Criara, em benefício dos alunos, uma série de aforismos médicos que chegara a publicar. Haviam de acudir aos clínicos de vilas ou aldeias se o estudo não fosse muito e a memória lhes falhasse. A minha deve estar a falhar bastante, pois só me lembro de um: "Gástrico a salivar, de cancro desconfiar".
Naquele tempo, as aulas teóricas eram de assistência facultativa e as práticas obrigatórias. Para garantir uma audiência que lhes confortasse os egos, muitos professores promoviam as teóricas a teórico-práticas. As faltas eram assinaladas pelo bedel.
Lá estava, no salão (creio que era o "nobre") do hospital antigo, uma centena de alunos ensonados a esforçar-se por ouvir o Mestre de Propedêutica Cirúrgica.
Para ser prática, a aula obrigava à presença de doentes. Recordo um velho baixinho sentado numa cadeira colocada um pouco à esquerda e à frente da secretária do Professor. Olhava o auditório com receio. Seria assim que as vítimas encaravam os anfiteatros romanos.

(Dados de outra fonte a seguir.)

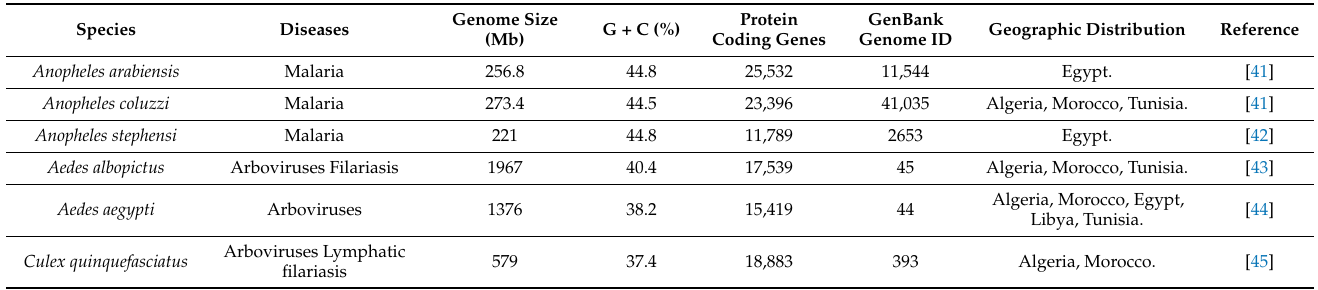
Table 1. Main characteristics of currently available mosquito vector species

O Professor José Bacalhau começou a colheita da História Clínica pelos antecedentes.
- O senhor fuma?
- Não, senhor professor.
- O senhor bebe?
- Não, senhor professor.
- O senhor anda com mulheres?
- Não, senhor professor...
José Bacalhau sacou um berro do fundo da alma:
- O SENHOR É UM BURRO!
O pobre doente fez-se ainda mais pequeno.
A risada cruel da turma terá satisfeito a ânsia de ribalta do professor de cirurgia. Também me ri, mas saí da aula a pensar que, quando adoecesse, preferia internar-me num hospital não escolar.